(Collected data)

::::

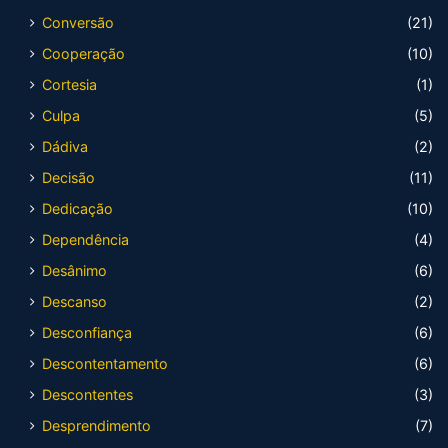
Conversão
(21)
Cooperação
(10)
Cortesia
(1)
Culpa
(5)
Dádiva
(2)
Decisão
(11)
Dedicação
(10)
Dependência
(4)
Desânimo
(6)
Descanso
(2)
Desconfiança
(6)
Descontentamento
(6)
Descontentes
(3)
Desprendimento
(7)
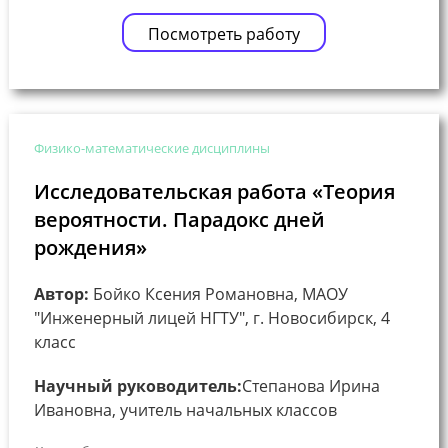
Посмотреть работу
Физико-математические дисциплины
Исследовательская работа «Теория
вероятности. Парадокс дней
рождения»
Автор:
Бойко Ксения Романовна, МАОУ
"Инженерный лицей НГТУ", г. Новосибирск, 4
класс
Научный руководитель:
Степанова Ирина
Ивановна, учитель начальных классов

::::

=== Problem details ===
Go to the line with "Descontentamento" in the entries above. Reproduce that line and each one after it to the end, exactly and without the pictures.

=== Exercise answer ===
Descontentamento
(6)
Descontentes
(3)
Desprendimento
(7)
Посмотреть работу
Физико-математические дисциплины
Исследовательская работа «Теория
вероятности. Парадокс дней
рождения»
Автор:
Бойко Ксения Романовна, МАОУ
"Инженерный лицей НГТУ", г. Новосибирск, 4
класс
Научный руководитель:
Степанова Ирина
Ивановна, учитель начальных классов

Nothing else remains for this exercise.